ThoughtWorks’ Engineering for Research initiative (E4R) being interested in such challenges started exploring agent-based modelling for large-scale epidemiological simulations sometime around the mid-2019, with a goal to develop ideas and implementations around efficient, flexible and robust simulation models.

In the second half of 2019, we at E4R developed an agent-based simulation to model spread of smallpox disease, which could spread over a virtual population of up to 10,000 agents. We modeled each agent living its own life (figure 6a) such as following the daily routine of home activities including sleep (yellow area), commutation (grey area), office work (blue area), and so on. For commutation, each agent has an option to take either public or private transportation, and when such choices are made, it alters the probability of catching a disease. Once caught, the infected person can pass to others, which may not happen immediately due to incubation period as per the model. To contain the spread of a disease, many interventions are modeled; for example, mass vaccination, quarantine or isolation, and so on. We used a framework namely GAMA for this development. To help understand the dynamics of a simulation run, we added visualization (see figure 6b) which are supported by GAMA.

However, we felt the overall simulation was slower than our anticipation. For 10,000 agents, the simulation took approximately 60 minutes to complete on a 128-core server using all the 128 cores. To achieve our target to simulate a large population representing a city like Pune, we decided to implement our own framework ground-up using the Rust programming language.

We have named it the ‘EpiRust’ framework.
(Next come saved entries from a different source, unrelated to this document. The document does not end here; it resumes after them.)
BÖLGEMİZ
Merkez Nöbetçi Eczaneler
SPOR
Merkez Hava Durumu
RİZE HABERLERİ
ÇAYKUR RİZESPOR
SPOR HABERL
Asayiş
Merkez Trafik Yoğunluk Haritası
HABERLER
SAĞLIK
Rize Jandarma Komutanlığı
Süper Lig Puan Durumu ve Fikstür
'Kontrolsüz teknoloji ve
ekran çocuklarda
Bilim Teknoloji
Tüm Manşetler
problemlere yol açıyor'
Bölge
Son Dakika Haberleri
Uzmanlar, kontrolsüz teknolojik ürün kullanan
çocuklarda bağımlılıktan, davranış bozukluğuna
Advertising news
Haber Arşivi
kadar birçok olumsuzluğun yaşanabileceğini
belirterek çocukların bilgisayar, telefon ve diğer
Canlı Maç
After re-implementation of the core disease model and its spread in a population, simulation run time for 10,000 agents came down from 60 minutes to a little over 20 seconds, that too using just one CPU core.

In addition, we now have completed a city-lockdown intervention and are now modeling a healthcare system with hospitals and staff. We have modeled a representative population of Pune city based on census data. And yes, we have modeled a guesstimated disease dynamics for COVID-19, with a set of parameters which an epidemiologist can alter.

We have released it in open source, so that some of the experts we have been talking to, can also make use of it in their own pursuit. We are already in discussion with experts in epidemiology and related disciplines in order to take this work to policy makers.

The source code is available on the GitHub repository of EpiRust.